Dejó la casa después del almuerzo sin decir adónde iba, pero todos lo suponían: La Tabla Negra era su destino habitual en los días de asueto desde hacía muchos años, y el traslado a la casa nueva no había alterado aquella costumbre. Allí solía reunirse con el grupo de amigos que apenas había cambiado con el paso del tiempo y, entre las conversaciones intrascendentes alrededor de unas jarras de vino y el rato dedicado a las partidas de tablas, transcurría la tarde. Tuvo que sujetar a Cierzo para evitar que lo siguiera y cerró entre ambos el portón de salida. Sin la compañía del mastín, se aseguró de tener la daga a su alcance y comprobó que nada fuera de lo habitual alterara la tranquilidad de aquellas callejuelas. Dejó atrás la antigua aljama judía y bordeó las obras de la colegiata por el lado meridional. Resultaba extraño caminar por la zona cercana al templo en construcción sin escuchar los golpes de los carpinteros, las voces de los mazoneros, los chirridos de las cabrias manejadas por los asentadores y los demás sonidos del farragoso desconcierto que parecía reinar dentro del edificio en los días de labor. A aquella hora del domingo pocos caminaban por la calle y llegó hasta la plazuela a la que se abría la iglesia de San Jaime sin cruzarse apenas con nadie. Debía atravesarla y enfilar la Rúa para entrar al callejón al que se abría el figón de Tristán, pero no lo hizo. Avanzó pegado a las fachadas de viviendas de las que surgían ruidos domésticos y se detuvo junto a una puerta que conocía bien. Se encontraba entreabierta, como era habitual, así que empujó y entró. De inmediato lo asaltaron el calor tibio y agradable del horno y aquel aroma que lo impregnaba todo dentro de la tahona. Inspiró profundamente y se volvió para cerrar la puerta tras de sí. Todos en el vecindario sabían que la panadera trabajaba durante la noche para tener listas las hogazas a primera hora de la mañana, y respetaban las horas de la tarde en que se permitía un descanso bien merecido. Nadie llamaría a la puerta en lo que quedaba de domingo, y ajustó sobre sus soportes el pasador de madera que la atrancaba, asegurándose de que los ruidos fueran audibles desde el piso de arriba. Se despojó de la pelliza que aquella tarde soleada le había estorbado incluso en la calle y la colgó en una estaca que sobresalía de la pared.

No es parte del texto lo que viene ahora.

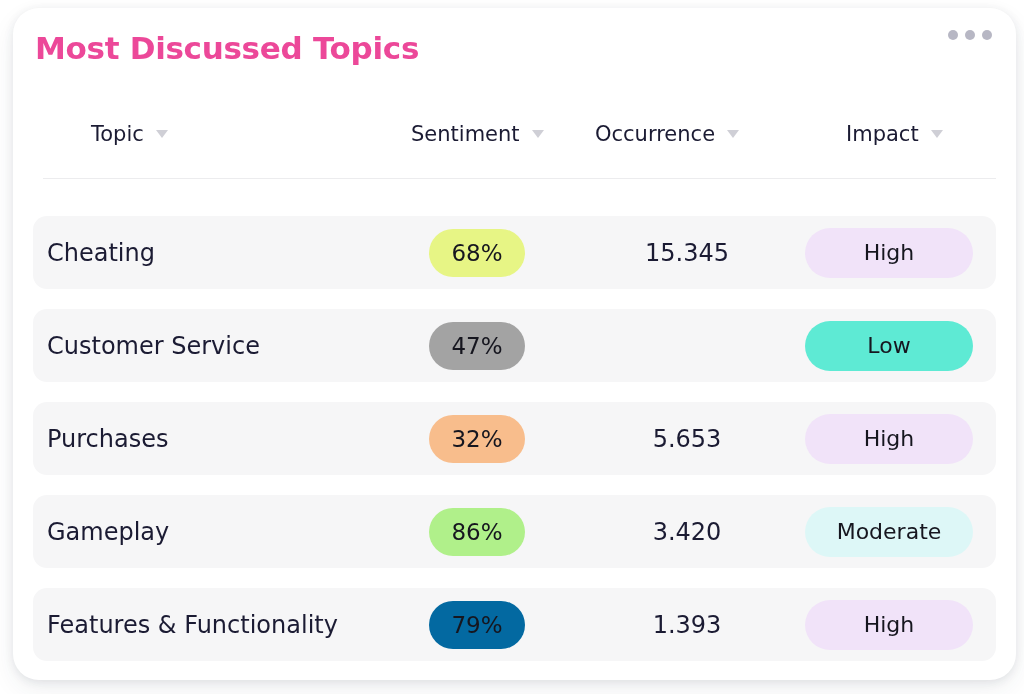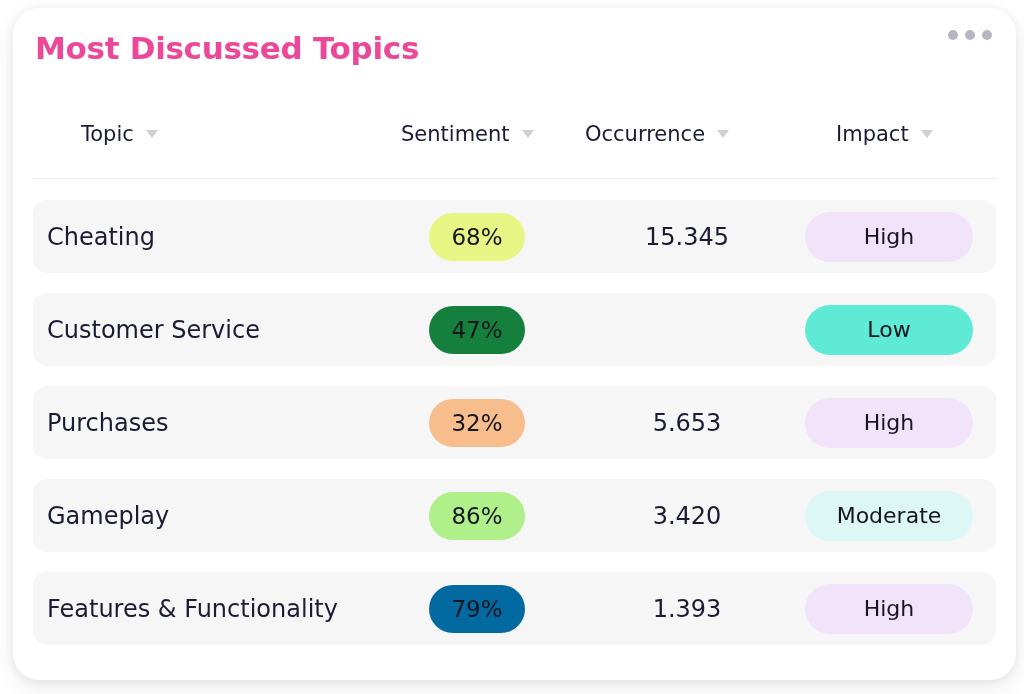--- a/index.html
+++ b/index.html
@@ -68,6 +68,7 @@
   .thead {
     position: relative;
     height: 74px;
+    margin-left: 10px;
   }
   .divider {
     position: absolute;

Subir por aquellos escalones de madera cubiertos de harina actuaba en él como un resorte, como un poderoso estímulo que, a fuerza de repetirse, anticipaba la reacción de su cuerpo, sabiendo lo que iba a encontrar al llegar arriba. La vieja alcoba que el matrimonio de panaderos utilizaba durante el invierno se encontraba encima mismo de la bóveda del horno que funcionaba en la planta baja. Pocos lugares en la ciudad, fuera de alguna de las dependencias del castillo, serían tan cálidos y acogedores como aquel. La puerta se encontraba entreabierta y, a través de la rendija, entrevió el conocido lecho, la sábana de lino que cubría el jergón y una parte de la piel desnuda de la mujer que lo aguardaba. Se arrancó el jubón antes de entrar, después la camisa y los arrojó ambos al suelo. Luego se descalzó apoyado en la pared, tratando de mantener el equilibrio, y solo entonces empujó la puerta. Con la respiración entrecortada y los calzones abultados por una irreprimible erección, se enfrentó al cuerpo de Aldara que, tumbada de costado, la cabeza apoyada sobre el brazo doblado, mostraba su desnudez y aquella sonrisa a la vez dulce y descarada que meses atrás había conseguido cautivarle.

Tuvo que refrenar sus pasos para no lanzarse sobre el lecho y no hubo tiempo ni necesidad de cruzar una palabra, pues sus labios y toda su piel estaban unidos en el mismo instante en que se tuvieron al alcance, ávidos el uno del otro.